SPECIALE TEATRO-FESTIVAL-ITALIA: Memoria divisa, una performance con poco teatro
Nella promettente oscurità di un retropalco spettatori deportati nel silenzio attendiamo qualcosa che dia corpo all’ideazione, la sostanza che alimenti la creazione per la scena, la ricaduta drammaturgica che nasca dallo spunto, insomma qualcosa che ci prenda e ci trascini nel viaggio e nell’incanto, nel luogo polimorfo della rappresentazione, della parola narrata e di quella evocata, del codice che ambisce a dire e di quello che cerca di tacere.

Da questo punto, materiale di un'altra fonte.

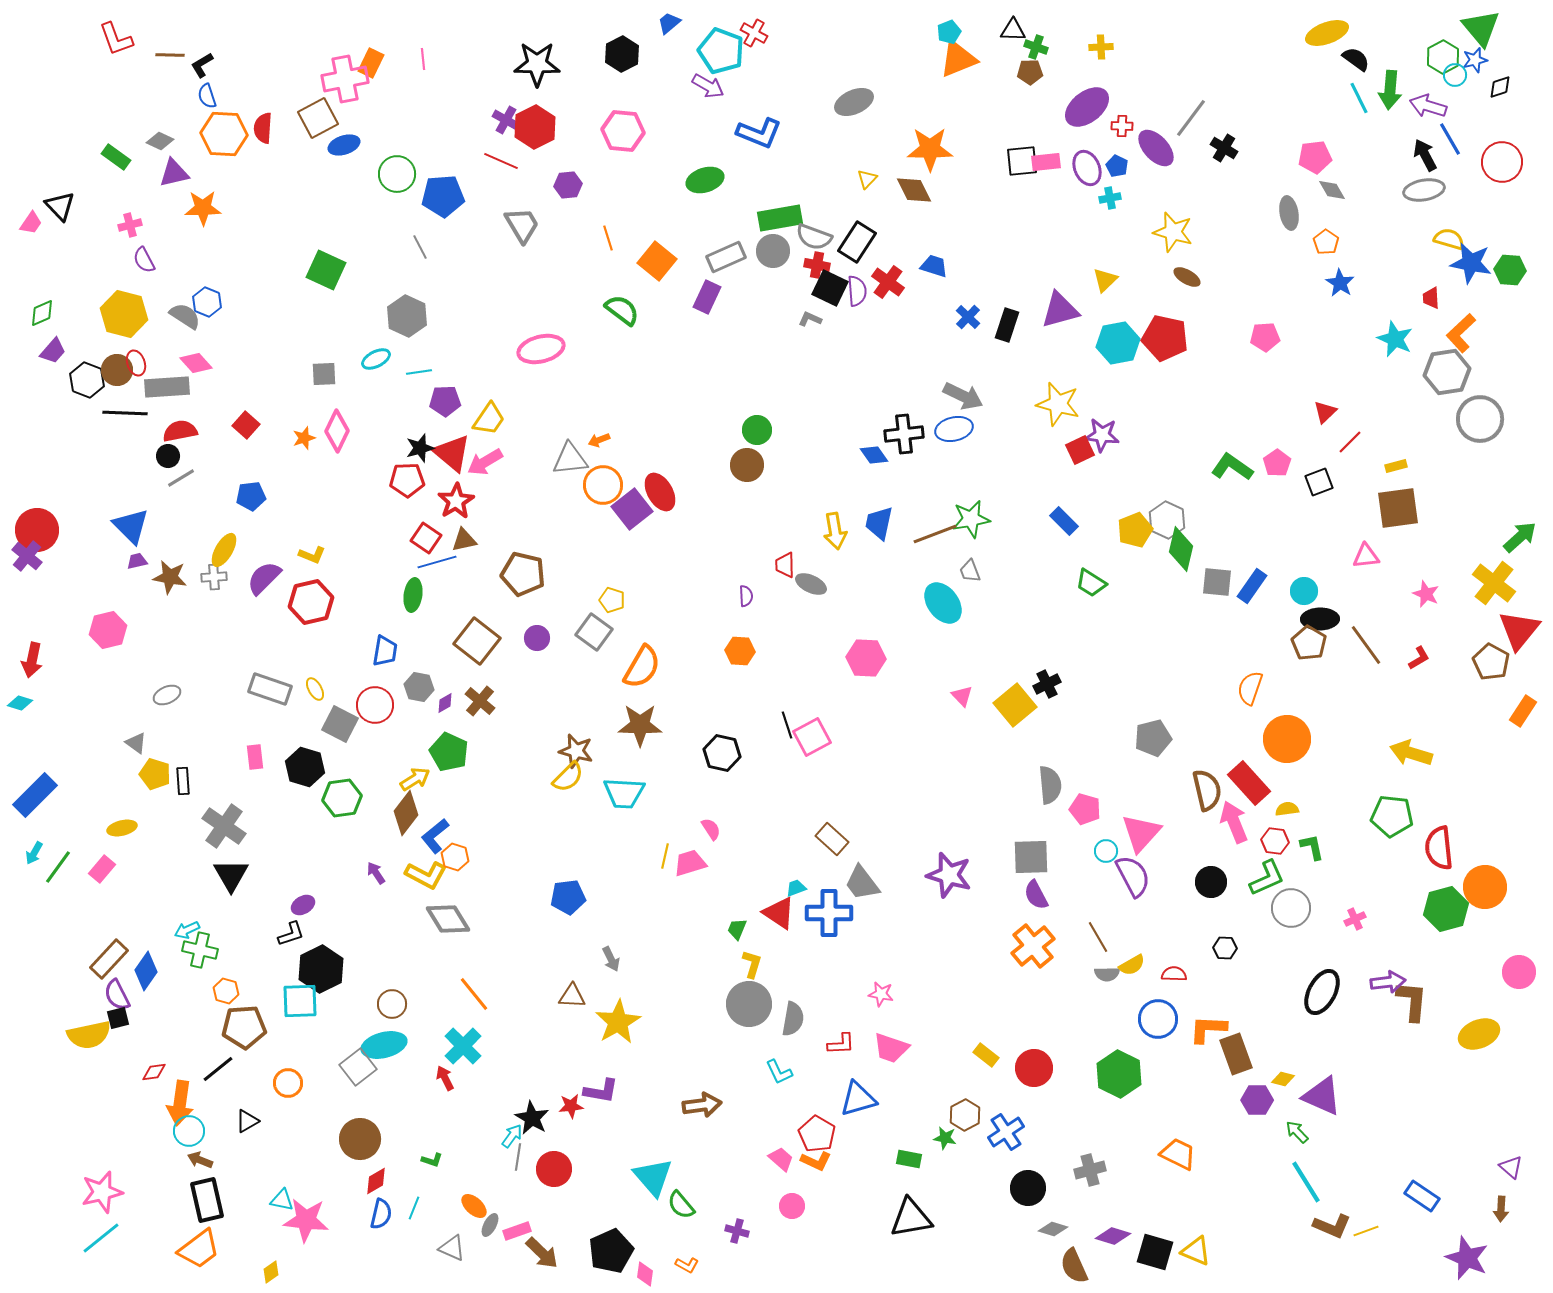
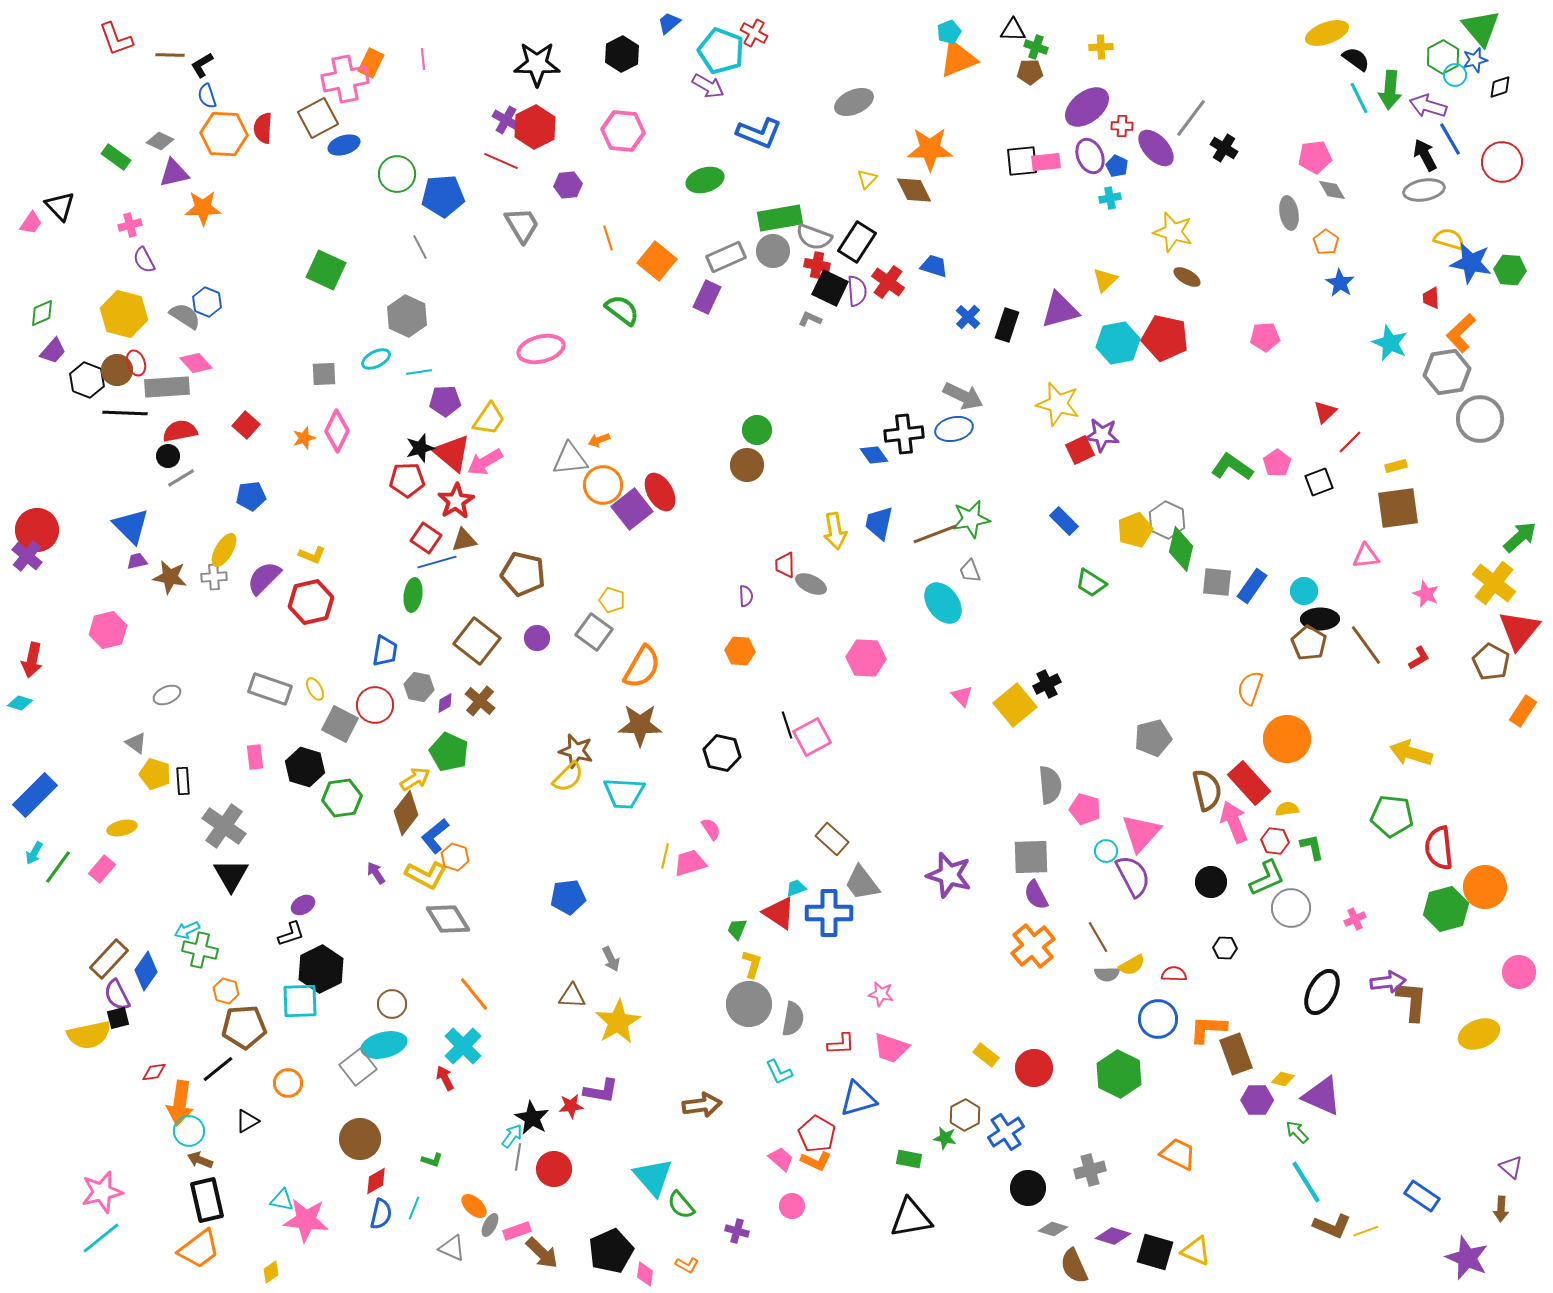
purple ellipse at (1087, 168): moved 3 px right, 12 px up
cyan star at (1395, 339): moved 5 px left, 4 px down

Invece Memoria divisa ci separa dal teatro, ci allontana dal linguaggio della scena e non propone linguaggio alternativo; insomma, ci lascia al buio dinanzi al gesto reiterato di un atleta - l’agile ed abile Emanuele Esposito -, un gesto che può dare solo in parte ragione ad un’idea di messinscena. Sì, certamente cogliamo un passaggio di dolore e sofferenza, la terra sotto cui muore ogni luce, la luna che è sola testimone dell’inganno, ma non c’è storia e non c’è emozione, nessuna scossa che arrivi al cuore o scuota le coscienze.
Insomma, quella a cui abbiamo assistito dovrebbe essere considerata più una forma artistica di performance, adatta a spazi museali, che una vera e propria operazione per la scena; anzi, offrirla come tale ci sembra davvero una bizzarra forzatura, soprattutto se viene accompagnata da una nota di regia che ha poco senso, e che vuole si veda nel progetto un coinvolgente ricordo delle foibe, mentre a stento possiamo rinvenire un’idea di prigionia, fuga e cattura; così, nonostante le foibe siano in questi anni materia di gran moda (forse anche troppo), purtroppo qui sono le grandi assenti, o almeno è assente la loro presunta unicità nella memoria.